This suggests that a worsening fundamental backdrop may result in a drastic response from the US central bank that Vice Chairman Richard Claridastressed will “continue to act forcefully, proactively, and aggressively as we deploy our toolkit [and] do all we can to make sure that recovery from this downturn, once it commences, is as robust as possible”.
To that end, the US Dollar’s may extend its declines against its major counterparts, should high-frequency data continue to show an economy in dire need of additional support.

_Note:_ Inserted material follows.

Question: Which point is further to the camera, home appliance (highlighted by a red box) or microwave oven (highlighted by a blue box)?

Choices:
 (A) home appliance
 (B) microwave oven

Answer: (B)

USD Index Daily Chart – Bear Flag in Play
USD Index (DXY) chart created using TradingView
From a technical perspective, the US Dollar index appears poised for further losses, as it carves out a Bear Flag continuation pattern after collapsing through the 2011 uptrend at the end of last month.
That being said, price may rally back to test the September 2018 low before its resumes the primary downtrend, if it can breach resistance at the 21-day moving average (93.37).
A daily close above the psychologically pivotal 94 level needed to invalidate the bearish continuation pattern and may carve a path back to the trend-defining 50-DMA (95.34)
However, a break higher seems relatively unlikely given the RSI remains confined by the downtrend extending from the February extremes, hinting at a lack of bullish momentum.
To that end, a daily close below the monthly low would probably intensify selling pressure and could see price collapse towards the 90 level.